There is no secret sauce in this, but what I can tell you is that this week I am on track for only about two of these things. Maybe that is why feel like I am holding on for dear life. Let’s use this as my moment of learning for today!
Today at work, I had a hard meeting. While the objective of the meeting was good, and while the person I was meeting with is one of the nicest people that I know and very well intentioned, it was one of the harder encounters that I have had in a long time. This evening, after I got my kids to bed and I am here alone watching stupid television shows on my iPad while typing this blog post….I have been spending some time digesting why I felt like I did.
I think it comes down to one primary thing.

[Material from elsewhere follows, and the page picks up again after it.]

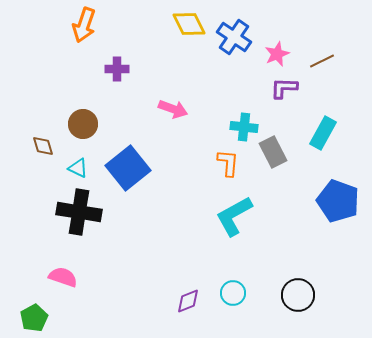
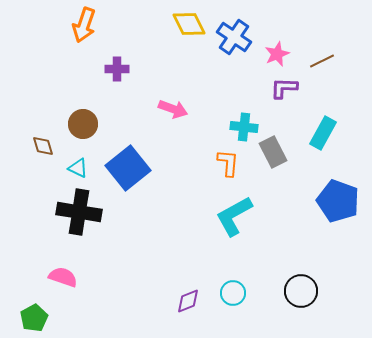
black circle: moved 3 px right, 4 px up
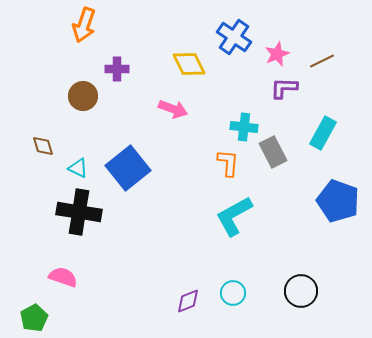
yellow diamond: moved 40 px down
brown circle: moved 28 px up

The person I met with didn’t ask questions. He led the meeting with an agenda of things to communicate to me based on the perceptions and thoughts that he had about the effectiveness of my team. While helpful in the long run, because he has a lot of great ideas and advice, it made me feel a lot like my opinion didn’t matter. There was a rare moment in what was a long conversation where he asked me what I thought, how I was feeling and what I think we should do, or any question for that matter. It was primarily a one-way conversation.
As I think of how I want to be both as a marketing leader and as a mom, wife, friend, person, this stands out to me as a great learning experience. I want to know how my team, how my kids are thinking about things so that they can share their perspective – and not just broadcast things and communicate things one direction. Easier said than done, but I am hoping that living through today helps me commit to that in my life no matter what the setting.